Key Takeaways
- Higher income lowers food's share of total spending.
- Absolute food spending rises, but proportion decreases.
- Engel coefficient signals economic development level.
- Poor households spend larger income share on basics.
What is Engel's Law?
Engel's Law describes the relationship between income and food expenditure, stating that as household or national income increases, the proportion of income spent on food decreases, even though the absolute spending on food rises. This principle highlights how consumers allocate their budgets differently as economic conditions improve, often shifting from necessities to other goods and services.
The concept is closely related to economic measures like GDP and consumer behavior, reflecting changes in spending patterns as incomes grow.
Key Characteristics
Engel's Law is defined by several essential features that explain its impact on consumption:
- Income elasticity: Food has an income elasticity of demand less than one, meaning food expenditure grows slower than income increases, as explained in price elasticity concepts.

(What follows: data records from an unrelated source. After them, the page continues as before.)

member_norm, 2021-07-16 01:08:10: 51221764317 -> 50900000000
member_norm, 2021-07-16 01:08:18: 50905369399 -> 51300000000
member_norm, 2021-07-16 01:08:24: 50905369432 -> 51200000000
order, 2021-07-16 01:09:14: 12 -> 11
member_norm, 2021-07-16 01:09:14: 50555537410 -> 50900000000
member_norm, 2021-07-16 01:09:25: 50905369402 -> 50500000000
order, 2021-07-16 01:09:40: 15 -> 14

- Decreasing budget share: The percentage of income spent on food declines with rising income, a trend visible in both individual households and national economies.
- Shift in consumption: Higher incomes lead to increased spending on non-food items like education, housing, and healthcare.

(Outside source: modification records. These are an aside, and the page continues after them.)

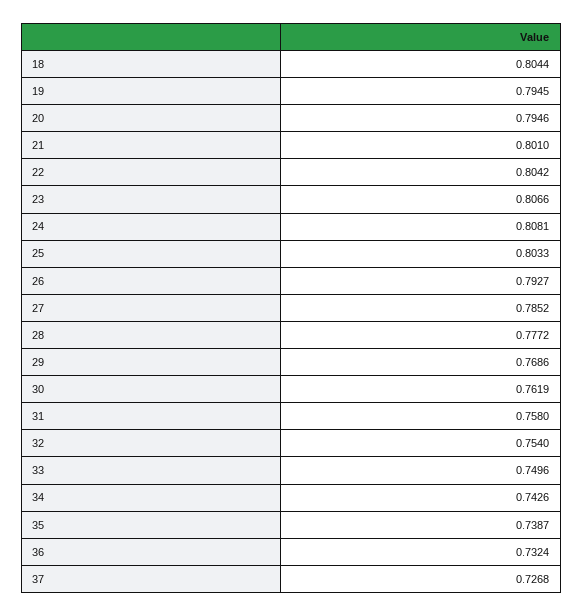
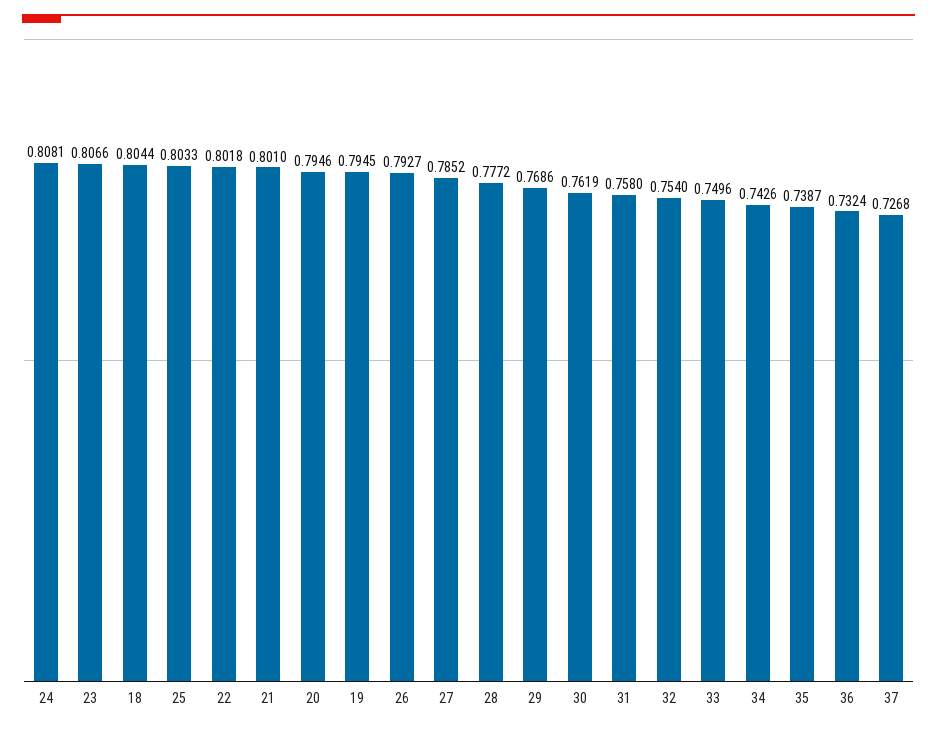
22: 0.8042 -> 0.8018

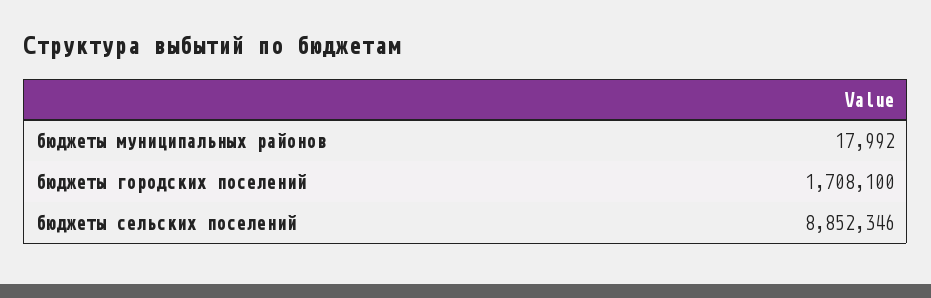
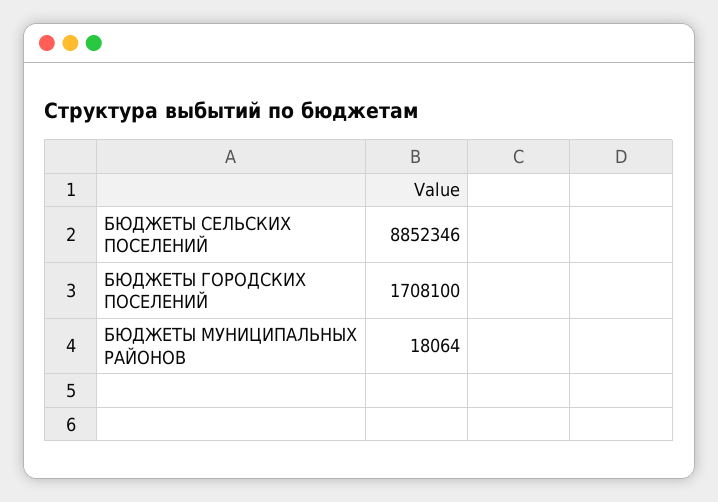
бюджеты муниципальных районов: 17992 -> 18064

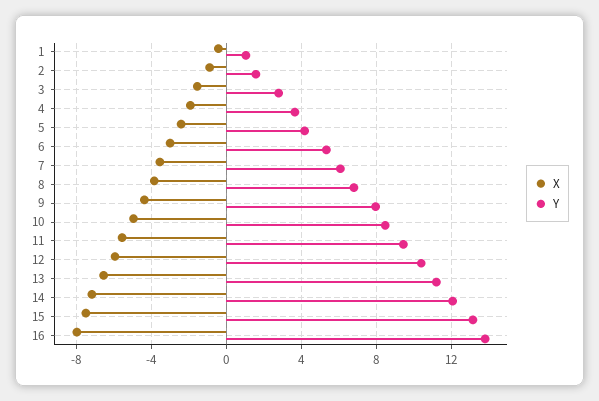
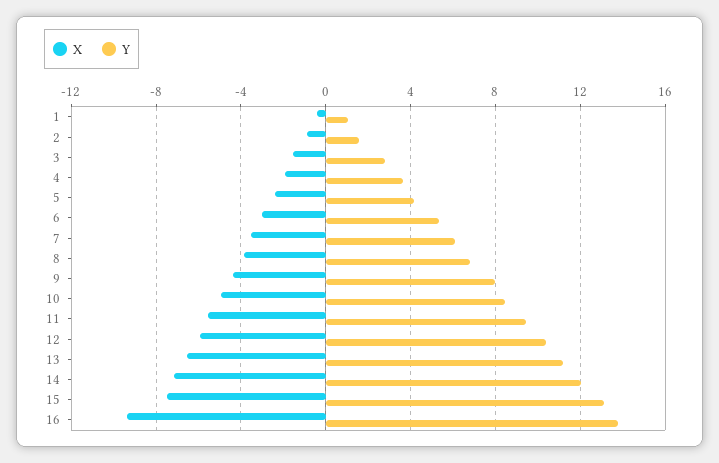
X, 16: -8 -> -9.5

- Inferior goods impact: Consumption of inferior goods, such as basic staples, may decline as income rises, shifting demand towards higher-quality foods.
How It Works
Engel's Law operates through the income elasticity of demand, where a 1% increase in income results in less than a 1% increase in food expenditure. As a result, the share of income spent on food decreases while absolute spending grows at a slower pace.
This relationship is graphically represented by a downward-sloping budget share curve for food and a concave Engel curve showing food expenditure rising with income but flattening over time. Understanding this dynamic helps economists and investors analyze consumer trends and economic development.
Examples and Use Cases
Engel's Law provides insight into consumption patterns across different income levels and industries:
- Airlines: Companies like Delta adjust in-flight offerings as passenger income profiles shift, reflecting changing demand for food and beverages.
- Retail and grocery: Higher-income consumers may prefer premium products, influencing credit card offerings in the sector, highlighted by guides like best grocery credit cards.
- Investment strategies: Understanding Engel's Law helps investors evaluate consumer goods companies and sectors affected by changing spending patterns, such as those covered in best low-cost index funds.
Important Considerations
While Engel's Law holds true in many contexts, factors like family size, cultural preferences, and economic conditions can affect its application. It generally assumes constant prices and controlled variables for accurate interpretation.
For investors and analysts, recognizing the limitations of Engel's Law is essential when using it to assess market trends or economic development, especially when comparing countries with different Gini index values or diverse consumption habits.
Final Words
Engel's Law highlights that as your income grows, food takes up a smaller slice of your budget, freeing resources for other priorities. Review your spending patterns to identify areas where increased income could improve quality of life beyond basic needs.
Frequently Asked Questions
Engel's Law states that as household or national income increases, the proportion of income spent on food decreases, even though the absolute amount spent on food can rise. This law highlights how higher incomes allow more spending on non-food essentials like education and healthcare.
With rising income, households tend to buy more diverse and higher-quality foods rather than just staples or inferior foods. Although total food spending may go up, the share of income spent on food declines, reflecting a shift in consumption priorities.
The Engel coefficient measures the share of income spent on food. Lower coefficients typically indicate higher living standards and economic development, while higher coefficients are common in poorer countries reliant on staple foods.
Yes, Engel's Law applies to both individual households and entire economies. At the national level, declining food expenditure shares signal economic growth and improved welfare, while at the household level, it shows changing spending priorities as income rises.
As income grows, people buy more and sometimes better-quality food, so absolute food spending rises. However, because income grows faster than food spending, the percentage of income spent on food decreases.
In developing countries, a high share of income goes to basic food staples, leaving less for education and infrastructure. As incomes rise, the Engel coefficient falls, allowing more investment in growth-promoting sectors and improved living standards.
Engel's Law assumes constant prices and controls for factors like family size and education. Changes in food prices, cultural factors, or non-standard household conditions can affect its accuracy, but the law generally holds across diverse populations and time periods.